So in today's post I thought I'd talk about one of my projects and what's cool is that it relates to my blog posts on TheNibbleByte's website!!!😃
It's a program which scrapes my views off the internet and then uses the data to generate a graph showing a trend line of the views. This will be useful for me as I continue to post more and more posts on this website!
I should point out that I'm only scraping from this website and not Medium because I haven't built my audience on there yet.
I should also point out that this solution is by no means perfect. I'm sure that I could've made it more complex, more efficient and added more features however this is just something I've quickly made that does the job (heuristic solution😉).

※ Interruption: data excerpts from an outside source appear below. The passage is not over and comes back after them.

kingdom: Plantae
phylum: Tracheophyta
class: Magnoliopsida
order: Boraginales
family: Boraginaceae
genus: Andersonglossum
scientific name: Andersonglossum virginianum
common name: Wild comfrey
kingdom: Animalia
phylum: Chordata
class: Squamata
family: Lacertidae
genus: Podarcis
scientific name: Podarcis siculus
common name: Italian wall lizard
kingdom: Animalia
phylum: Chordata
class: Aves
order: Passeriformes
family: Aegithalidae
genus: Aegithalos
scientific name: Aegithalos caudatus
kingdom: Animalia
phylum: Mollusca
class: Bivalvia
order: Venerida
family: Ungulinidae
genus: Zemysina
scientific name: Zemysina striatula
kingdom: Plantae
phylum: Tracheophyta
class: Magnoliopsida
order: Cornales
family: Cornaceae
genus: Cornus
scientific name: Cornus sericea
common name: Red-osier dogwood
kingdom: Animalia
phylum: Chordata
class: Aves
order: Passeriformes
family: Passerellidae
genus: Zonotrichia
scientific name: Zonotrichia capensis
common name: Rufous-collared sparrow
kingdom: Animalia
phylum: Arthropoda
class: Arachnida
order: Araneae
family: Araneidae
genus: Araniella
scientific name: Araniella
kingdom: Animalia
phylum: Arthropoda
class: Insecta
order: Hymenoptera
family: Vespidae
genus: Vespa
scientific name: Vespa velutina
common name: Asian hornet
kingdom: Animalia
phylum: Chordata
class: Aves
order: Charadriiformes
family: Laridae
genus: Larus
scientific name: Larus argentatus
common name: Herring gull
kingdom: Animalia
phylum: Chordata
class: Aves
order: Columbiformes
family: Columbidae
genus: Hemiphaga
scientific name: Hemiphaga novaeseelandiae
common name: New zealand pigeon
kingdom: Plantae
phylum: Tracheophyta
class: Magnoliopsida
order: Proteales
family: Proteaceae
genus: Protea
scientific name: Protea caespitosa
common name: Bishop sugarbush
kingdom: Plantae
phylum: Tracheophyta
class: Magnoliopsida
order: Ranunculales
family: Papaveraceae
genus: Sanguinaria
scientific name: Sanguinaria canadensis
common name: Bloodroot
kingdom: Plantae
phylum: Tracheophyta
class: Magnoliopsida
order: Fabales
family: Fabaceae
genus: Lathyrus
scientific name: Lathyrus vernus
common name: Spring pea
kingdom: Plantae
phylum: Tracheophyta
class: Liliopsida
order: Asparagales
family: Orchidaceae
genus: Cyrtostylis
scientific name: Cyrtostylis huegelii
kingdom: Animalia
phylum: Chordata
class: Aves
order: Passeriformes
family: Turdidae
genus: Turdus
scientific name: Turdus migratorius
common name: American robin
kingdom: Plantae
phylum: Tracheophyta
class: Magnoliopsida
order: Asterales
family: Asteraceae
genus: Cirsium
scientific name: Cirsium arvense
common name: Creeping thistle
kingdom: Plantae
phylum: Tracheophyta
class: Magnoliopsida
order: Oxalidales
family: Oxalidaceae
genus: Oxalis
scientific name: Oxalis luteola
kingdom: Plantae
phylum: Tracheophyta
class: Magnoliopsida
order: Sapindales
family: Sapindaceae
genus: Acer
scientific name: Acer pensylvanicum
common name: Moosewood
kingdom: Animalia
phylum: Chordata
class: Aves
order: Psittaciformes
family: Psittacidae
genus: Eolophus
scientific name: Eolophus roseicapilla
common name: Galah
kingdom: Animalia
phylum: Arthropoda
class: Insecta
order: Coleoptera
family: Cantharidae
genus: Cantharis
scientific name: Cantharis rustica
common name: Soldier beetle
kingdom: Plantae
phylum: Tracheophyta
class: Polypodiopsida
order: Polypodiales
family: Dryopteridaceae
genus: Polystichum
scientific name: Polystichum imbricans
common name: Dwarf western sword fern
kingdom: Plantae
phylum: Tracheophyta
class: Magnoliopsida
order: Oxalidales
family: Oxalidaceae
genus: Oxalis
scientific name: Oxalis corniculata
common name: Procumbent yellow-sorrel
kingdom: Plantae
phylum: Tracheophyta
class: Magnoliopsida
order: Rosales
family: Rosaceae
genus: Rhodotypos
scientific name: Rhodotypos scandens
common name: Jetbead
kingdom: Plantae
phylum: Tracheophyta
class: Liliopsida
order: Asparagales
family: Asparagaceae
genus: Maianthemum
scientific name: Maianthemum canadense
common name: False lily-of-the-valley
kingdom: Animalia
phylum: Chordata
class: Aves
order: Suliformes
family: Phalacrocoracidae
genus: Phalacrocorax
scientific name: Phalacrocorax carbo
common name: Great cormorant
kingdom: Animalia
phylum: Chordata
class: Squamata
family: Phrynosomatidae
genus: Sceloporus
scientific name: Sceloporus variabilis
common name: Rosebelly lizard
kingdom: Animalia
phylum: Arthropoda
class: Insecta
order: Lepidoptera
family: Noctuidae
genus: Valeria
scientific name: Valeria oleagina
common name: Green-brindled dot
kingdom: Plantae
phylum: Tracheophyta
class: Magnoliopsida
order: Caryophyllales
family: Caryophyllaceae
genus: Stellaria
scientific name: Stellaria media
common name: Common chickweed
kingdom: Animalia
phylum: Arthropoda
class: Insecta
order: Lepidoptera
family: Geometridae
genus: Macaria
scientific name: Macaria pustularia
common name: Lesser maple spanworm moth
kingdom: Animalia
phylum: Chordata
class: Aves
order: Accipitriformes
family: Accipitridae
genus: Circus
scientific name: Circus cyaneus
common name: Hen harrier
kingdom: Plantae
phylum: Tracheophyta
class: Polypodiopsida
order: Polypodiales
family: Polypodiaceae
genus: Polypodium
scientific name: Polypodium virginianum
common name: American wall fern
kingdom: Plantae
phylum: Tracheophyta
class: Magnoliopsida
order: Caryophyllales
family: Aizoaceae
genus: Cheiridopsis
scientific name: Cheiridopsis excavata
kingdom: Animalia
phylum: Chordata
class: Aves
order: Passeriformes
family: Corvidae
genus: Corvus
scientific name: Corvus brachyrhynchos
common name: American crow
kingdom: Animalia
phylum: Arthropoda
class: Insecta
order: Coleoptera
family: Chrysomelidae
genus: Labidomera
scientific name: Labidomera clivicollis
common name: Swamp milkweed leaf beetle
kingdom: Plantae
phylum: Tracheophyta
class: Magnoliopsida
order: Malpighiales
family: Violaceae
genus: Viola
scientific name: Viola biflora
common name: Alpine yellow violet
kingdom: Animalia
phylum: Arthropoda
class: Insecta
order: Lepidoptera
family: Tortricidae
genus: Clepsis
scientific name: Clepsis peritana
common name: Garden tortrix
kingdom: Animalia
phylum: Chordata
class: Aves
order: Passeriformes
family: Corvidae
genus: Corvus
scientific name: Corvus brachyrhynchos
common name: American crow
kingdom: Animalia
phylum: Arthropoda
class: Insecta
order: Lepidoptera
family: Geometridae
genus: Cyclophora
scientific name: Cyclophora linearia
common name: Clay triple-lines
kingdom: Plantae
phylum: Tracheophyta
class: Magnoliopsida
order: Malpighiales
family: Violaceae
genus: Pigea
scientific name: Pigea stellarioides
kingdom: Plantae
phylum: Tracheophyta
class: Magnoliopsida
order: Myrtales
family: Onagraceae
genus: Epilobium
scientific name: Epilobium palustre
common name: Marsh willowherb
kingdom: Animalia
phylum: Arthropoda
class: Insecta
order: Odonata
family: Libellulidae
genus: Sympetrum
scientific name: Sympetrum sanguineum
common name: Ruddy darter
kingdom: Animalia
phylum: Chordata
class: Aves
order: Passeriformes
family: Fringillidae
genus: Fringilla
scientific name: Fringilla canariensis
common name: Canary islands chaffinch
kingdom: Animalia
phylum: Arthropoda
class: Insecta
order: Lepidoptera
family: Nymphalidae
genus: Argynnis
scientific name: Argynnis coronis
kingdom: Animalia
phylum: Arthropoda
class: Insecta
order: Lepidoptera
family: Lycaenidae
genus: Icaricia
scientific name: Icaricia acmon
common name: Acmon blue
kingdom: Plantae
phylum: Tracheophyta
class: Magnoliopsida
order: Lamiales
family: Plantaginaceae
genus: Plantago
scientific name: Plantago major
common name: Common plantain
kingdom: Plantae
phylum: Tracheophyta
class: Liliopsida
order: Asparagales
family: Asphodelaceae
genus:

In this post I will be showing the code (full source code available on my GitHub)
In my opinion, this post isn't really for Python beginners (although it's still worth reading!!). Nevertheless, enjoy!
Selenium is an open sourced web-automation tool and the webdriver is what we use to access the page and 'scrape' data.
Time was something I used during development to pause the execution for 10 seconds, just so I knew how long to wait for.
NumPy is a linear algebra library which I used to cleanse the data and convert it from a List to Array.
Pandas is what I used to convert the Array(s) into a DataFrame.
SeaBorn is a Data Visualisation library in which I fed the DataFrame in, as a parameter to create the LinePlot.
Getting the Data:
The first 2 lines are where the chrome WebDriver is used and that's what we use to scrape the web on Chrome: https://chromedriver.chromium.org/downloads .
The 2nd line just creates an instance of the WebDriver, in our Python code which allows us to access the website later.
The next line 'gets' the webpage that contains all my blogposts. By running this line on its own it would just open the webpage and do nothing.
Now I find all the span-tags with the class name "M1M61". This might sound quite random however I found this by using 'inspect element' , looking for the number of views and viewing the HTML:
At this point it should be noted that this step varies depending on your project. The point is that I'm looking for the number of views, this will be handy later.
Next I initialise a Python list called 'views' which will store the view-count for each blog post.
Now I loop through all the view-count's , convert their data type from WebElement to int() and then store them in the list.
The 5 second pause was something I used while developing, it isn't really necessary. Once I've collected the data I then close the page as we're done with it.
Cleansing the Data/Putting it into an Appropriate Format:
It's useless having all the data if it's not in a useful format where we can analyse/interpret it and then plot graphs to visualise it.
At this point, I just want to remind you again that this part isn't the most optimal however it does do the job for the time being!!
When I was looking at the HTML, I noticed that some of the comments had the same class name ("M1M61") as the view count. This is quite challenging because it was different to distinguish between views and comments.
The only way I could distinguish between them is by assuming that comments were never going to be more than 10 (up to date, this has been the case!). Of course in the future, this can cause problems as my number of viewers and comments increase however like I said, it works for now!